• _PROBLEM TO SOLVE_
What appears in the data must be reproduced exactly.

• _Dataset entries_
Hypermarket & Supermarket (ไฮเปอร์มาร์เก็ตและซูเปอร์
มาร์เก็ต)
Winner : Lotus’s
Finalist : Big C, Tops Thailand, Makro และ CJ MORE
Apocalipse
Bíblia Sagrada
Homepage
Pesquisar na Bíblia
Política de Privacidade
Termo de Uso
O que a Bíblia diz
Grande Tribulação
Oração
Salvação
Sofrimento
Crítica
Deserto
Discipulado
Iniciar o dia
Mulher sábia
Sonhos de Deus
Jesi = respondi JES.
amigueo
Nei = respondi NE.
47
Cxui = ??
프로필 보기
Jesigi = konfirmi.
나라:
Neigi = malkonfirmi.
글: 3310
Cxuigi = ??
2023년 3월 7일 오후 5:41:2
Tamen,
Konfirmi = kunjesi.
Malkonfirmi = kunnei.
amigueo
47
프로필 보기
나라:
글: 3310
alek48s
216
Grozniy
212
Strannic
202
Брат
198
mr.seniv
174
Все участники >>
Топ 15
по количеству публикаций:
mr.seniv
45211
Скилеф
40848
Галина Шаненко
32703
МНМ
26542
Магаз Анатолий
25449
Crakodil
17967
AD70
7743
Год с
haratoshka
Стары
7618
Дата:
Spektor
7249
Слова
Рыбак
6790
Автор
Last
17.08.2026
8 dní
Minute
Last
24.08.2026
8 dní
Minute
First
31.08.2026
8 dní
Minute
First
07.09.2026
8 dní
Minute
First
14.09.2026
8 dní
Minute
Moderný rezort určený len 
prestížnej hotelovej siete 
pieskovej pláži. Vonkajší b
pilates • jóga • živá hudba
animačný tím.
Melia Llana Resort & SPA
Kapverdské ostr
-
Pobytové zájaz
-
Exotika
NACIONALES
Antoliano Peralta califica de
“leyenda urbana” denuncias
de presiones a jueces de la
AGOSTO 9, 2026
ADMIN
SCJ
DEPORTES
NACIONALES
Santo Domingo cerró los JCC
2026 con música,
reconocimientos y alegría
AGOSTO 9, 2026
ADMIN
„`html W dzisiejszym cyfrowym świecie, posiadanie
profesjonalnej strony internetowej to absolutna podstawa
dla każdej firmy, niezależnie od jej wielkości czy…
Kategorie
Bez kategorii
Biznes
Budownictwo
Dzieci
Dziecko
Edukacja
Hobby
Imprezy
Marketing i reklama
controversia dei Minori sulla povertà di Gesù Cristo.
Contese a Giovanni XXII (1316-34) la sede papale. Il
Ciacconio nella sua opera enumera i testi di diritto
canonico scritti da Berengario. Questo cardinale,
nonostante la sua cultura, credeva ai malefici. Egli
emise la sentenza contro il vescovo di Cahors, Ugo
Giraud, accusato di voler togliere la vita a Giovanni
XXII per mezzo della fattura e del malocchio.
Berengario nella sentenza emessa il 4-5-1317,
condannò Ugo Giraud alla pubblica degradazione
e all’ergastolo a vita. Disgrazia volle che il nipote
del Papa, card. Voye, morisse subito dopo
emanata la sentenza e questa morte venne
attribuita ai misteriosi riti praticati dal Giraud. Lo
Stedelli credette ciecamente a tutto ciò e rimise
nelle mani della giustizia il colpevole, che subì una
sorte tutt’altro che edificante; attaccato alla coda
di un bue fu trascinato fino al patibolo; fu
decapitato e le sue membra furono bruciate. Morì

• _SOLUTION TO THIS PROBLEM_
Hypermarket & Supermarket (ไฮเปอร์มาร์เก็ตและซูเปอร์
มาร์เก็ต)
Winner : Lotus’s
Finalist : Big C, Tops Thailand, Makro และ CJ MORE
Apocalipse
Bíblia Sagrada
Homepage
Pesquisar na Bíblia
Política de Privacidade
Termo de Uso
O que a Bíblia diz
Grande Tribulação
Oração
Salvação
Sofrimento
Crítica
Deserto
Discipulado
Iniciar o dia
Mulher sábia
Sonhos de Deus
Jesi = respondi JES.
amigueo
Nei = respondi NE.
47
Cxui = ??
프로필 보기
Jesigi = konfirmi.
나라:
Neigi = malkonfirmi.
글: 3310
Cxuigi = ??
2023년 3월 7일 오후 5:41:2
Tamen,
Konfirmi = kunjesi.
Malkonfirmi = kunnei.
amigueo
47
프로필 보기
나라:
글: 3310
alek48s
216
Grozniy
212
Strannic
202
Брат
198
mr.seniv
174
Все участники >>
Топ 15
по количеству публикаций:
mr.seniv
45211
Скилеф
40848
Галина Шаненко
32703
МНМ
26542
Магаз Анатолий
25449
Crakodil
17967
AD70
7743
Год с
haratoshka
Стары
7618
Дата:
Spektor
7249
Слова
Рыбак
6790
Автор
Last
17.08.2026
8 dní
Minute
Last
24.08.2026
8 dní
Minute
First
31.08.2026
8 dní
Minute
First
07.09.2026
8 dní
Minute
First
14.09.2026
8 dní
Minute
Moderný rezort určený len 
prestížnej hotelovej siete 
pieskovej pláži. Vonkajší b
pilates • jóga • živá hudba
animačný tím.
Melia Llana Resort & SPA
Kapverdské ostr
-
Pobytové zájaz
-
Exotika
NACIONALES
Antoliano Peralta califica de
“leyenda urbana” denuncias
de presiones a jueces de la
AGOSTO 9, 2026
ADMIN
SCJ
DEPORTES
NACIONALES
Santo Domingo cerró los JCC
2026 con música,
reconocimientos y alegría
AGOSTO 9, 2026
ADMIN
„`html W dzisiejszym cyfrowym świecie, posiadanie
profesjonalnej strony internetowej to absolutna podstawa
dla każdej firmy, niezależnie od jej wielkości czy…
Kategorie
Bez kategorii
Biznes
Budownictwo
Dzieci
Dziecko
Edukacja
Hobby
Imprezy
Marketing i reklama
controversia dei Minori sulla povertà di Gesù Cristo.
Contese a Giovanni XXII (1316-34) la sede papale. Il
Ciacconio nella sua opera enumera i testi di diritto
canonico scritti da Berengario. Questo cardinale,
nonostante la sua cultura, credeva ai malefici. Egli
emise la sentenza contro il vescovo di Cahors, Ugo
Giraud, accusato di voler togliere la vita a Giovanni
XXII per mezzo della fattura e del malocchio.
Berengario nella sentenza emessa il 4-5-1317,
condannò Ugo Giraud alla pubblica degradazione
e all’ergastolo a vita. Disgrazia volle che il nipote
del Papa, card. Voye, morisse subito dopo
emanata la sentenza e questa morte venne
attribuita ai misteriosi riti praticati dal Giraud. Lo
Stedelli credette ciecamente a tutto ciò e rimise
nelle mani della giustizia il colpevole, che subì una
sorte tutt’altro che edificante; attaccato alla coda
di un bue fu trascinato fino al patibolo; fu
decapitato e le sue membra furono bruciate. Morì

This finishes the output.